Extract provided: Begin

About the Condition
Description/definition:
The terms erythrocytosis and polycythemia are often used interchangeably to describe an elevated hematocrit.
Classification of polycythemia:
- Absolute vs. apparent:
- Absolute – elevated red cell mass
- Apparent (relative):
- Contracted plasma volume:
- Vomiting
- Diarrhea
- Diuretics
- Burns
- Fever
- Gaïsbock syndrome – associated with obesity, heavy smoking, alcohol, and hypertension.
- Contracted plasma volume:
- Congenital vs acquired:
- Congenital
- Acquired
- Primary vs. secondary:
- Primary:
- Congenital mutations in erythropoietin receptor gene (EPOR)
- Polycythemia vera
- Secondary:
- Congenital:
- Changes in hemoglobin oxygen affinity.
- Mutations in oxygen sensing/hypoxia-inducible factor (HIF) signaling pathway.
- Acquired:
- Adaptive erythropoietin production in response to chronic or intermittent hypoxia:
- Pulmonary disease
- Heart disease
- Sleep apnea
- High altitude
- Abnormal erythropoietin (EPO) production:
- Androgens
- Steroids
- EPO-producing tumors:
- Renal carcinomas
- Cerebellar hemangioblastomas
- Adrenal carcinomas
- Adrenal adenomas
- Hepatomas
- Uterine leiomyomas
- Renal disorders
- Post-renal transplantation
- Adaptive erythropoietin production in response to chronic or intermittent hypoxia:
- Congenital:
- Primary:
Polycythemia vera (PV) is a chronic myeloproliferative neoplasm associated with increased risk of thrombosis and bleeding, and disease progression to either myelofibrosis and/or acute leukemia. PV is currently defined by:
- An acquired increase in hemoglobin/hematocrit level above 16.5 gm/dL/49% in men and 16 g/dL/48% in women.
- In the context of a JAK2 mutation and characteristic bone marrow morphology.

Extract provided: End
The data: Begin

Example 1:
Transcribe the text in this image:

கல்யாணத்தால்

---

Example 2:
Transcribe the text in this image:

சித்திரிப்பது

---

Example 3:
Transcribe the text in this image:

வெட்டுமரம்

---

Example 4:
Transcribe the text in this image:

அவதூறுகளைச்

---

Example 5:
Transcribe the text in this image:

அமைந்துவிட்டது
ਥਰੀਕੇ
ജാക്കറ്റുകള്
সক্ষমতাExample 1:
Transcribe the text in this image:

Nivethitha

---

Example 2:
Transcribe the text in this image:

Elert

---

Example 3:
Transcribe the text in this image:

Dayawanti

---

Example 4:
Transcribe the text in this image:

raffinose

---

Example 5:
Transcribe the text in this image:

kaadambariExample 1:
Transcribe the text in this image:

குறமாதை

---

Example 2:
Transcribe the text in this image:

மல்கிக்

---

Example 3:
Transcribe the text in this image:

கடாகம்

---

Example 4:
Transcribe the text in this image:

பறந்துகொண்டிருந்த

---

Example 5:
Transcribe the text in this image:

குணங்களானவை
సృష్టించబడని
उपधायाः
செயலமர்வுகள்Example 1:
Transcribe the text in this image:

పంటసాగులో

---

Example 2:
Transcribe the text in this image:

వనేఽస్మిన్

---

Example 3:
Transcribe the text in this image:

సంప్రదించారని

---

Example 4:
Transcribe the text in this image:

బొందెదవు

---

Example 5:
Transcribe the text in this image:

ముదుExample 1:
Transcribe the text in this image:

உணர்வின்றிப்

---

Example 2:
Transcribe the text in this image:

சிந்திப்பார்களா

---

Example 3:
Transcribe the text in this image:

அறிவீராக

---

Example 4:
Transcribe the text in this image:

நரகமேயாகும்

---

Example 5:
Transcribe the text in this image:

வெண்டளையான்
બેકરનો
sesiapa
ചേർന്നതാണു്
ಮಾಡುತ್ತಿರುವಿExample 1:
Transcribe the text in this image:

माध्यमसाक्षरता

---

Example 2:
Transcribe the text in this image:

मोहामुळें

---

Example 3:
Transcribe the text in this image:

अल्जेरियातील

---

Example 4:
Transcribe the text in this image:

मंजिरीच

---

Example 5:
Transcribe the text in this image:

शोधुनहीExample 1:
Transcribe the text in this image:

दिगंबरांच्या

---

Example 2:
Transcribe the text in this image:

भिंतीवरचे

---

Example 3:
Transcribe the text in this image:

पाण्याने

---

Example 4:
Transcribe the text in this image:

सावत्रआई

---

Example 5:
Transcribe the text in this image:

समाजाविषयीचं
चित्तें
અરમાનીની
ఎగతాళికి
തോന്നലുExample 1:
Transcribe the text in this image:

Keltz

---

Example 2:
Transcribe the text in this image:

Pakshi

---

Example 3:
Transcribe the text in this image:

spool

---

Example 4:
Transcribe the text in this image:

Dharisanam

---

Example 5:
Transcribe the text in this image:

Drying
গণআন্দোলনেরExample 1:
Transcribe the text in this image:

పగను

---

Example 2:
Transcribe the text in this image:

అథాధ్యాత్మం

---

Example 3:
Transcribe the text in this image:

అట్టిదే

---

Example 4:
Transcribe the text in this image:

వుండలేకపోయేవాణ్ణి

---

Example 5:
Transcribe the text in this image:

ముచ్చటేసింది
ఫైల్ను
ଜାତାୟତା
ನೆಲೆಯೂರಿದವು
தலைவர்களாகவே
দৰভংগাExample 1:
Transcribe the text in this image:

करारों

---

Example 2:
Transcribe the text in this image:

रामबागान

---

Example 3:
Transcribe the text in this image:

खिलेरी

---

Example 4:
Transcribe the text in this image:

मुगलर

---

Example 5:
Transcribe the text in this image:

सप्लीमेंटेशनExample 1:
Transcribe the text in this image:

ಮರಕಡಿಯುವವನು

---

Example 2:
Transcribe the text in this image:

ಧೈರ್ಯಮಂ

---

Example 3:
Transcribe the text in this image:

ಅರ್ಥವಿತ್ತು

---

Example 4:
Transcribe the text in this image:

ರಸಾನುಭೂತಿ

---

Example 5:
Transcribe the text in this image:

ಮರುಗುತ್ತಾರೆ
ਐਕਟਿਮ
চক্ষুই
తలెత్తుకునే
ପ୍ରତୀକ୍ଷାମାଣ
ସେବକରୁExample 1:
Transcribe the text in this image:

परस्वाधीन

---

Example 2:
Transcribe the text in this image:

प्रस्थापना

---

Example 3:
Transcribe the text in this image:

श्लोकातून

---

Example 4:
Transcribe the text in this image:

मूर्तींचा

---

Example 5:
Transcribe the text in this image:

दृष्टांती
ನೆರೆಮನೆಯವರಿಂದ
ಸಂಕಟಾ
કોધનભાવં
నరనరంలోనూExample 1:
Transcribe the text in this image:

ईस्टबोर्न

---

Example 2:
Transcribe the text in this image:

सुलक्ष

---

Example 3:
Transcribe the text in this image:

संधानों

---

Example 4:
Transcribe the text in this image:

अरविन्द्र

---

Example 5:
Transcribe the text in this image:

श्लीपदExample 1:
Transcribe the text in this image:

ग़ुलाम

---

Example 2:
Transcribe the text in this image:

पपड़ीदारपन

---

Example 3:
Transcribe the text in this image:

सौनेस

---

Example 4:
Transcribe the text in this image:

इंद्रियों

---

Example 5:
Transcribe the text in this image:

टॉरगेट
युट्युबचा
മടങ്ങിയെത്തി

The data: End

Exercise requirements:
1. According to the condition overview, what hemoglobin/hematocrit level in women is part of the current definition of polycythemia vera?
2. From the condition overview, extract everything from "About the Condition" down to "an elevated hematocrit.".
3. In the condition overview, why are vomiting, diarrhea and burns placed under apparent rather than absolute polycythemia?

Replies:
1. An acquired increase above 16 g/dL/48%.

2.
About the Condition
Description/definition:
The terms erythrocytosis and polycythemia are often used interchangeably to describe an elevated hematocrit.

3. They are listed as causes of contracted plasma volume, which falls under apparent (relative) polycythemia. Absolute polycythemia is defined by an elevated red cell mass.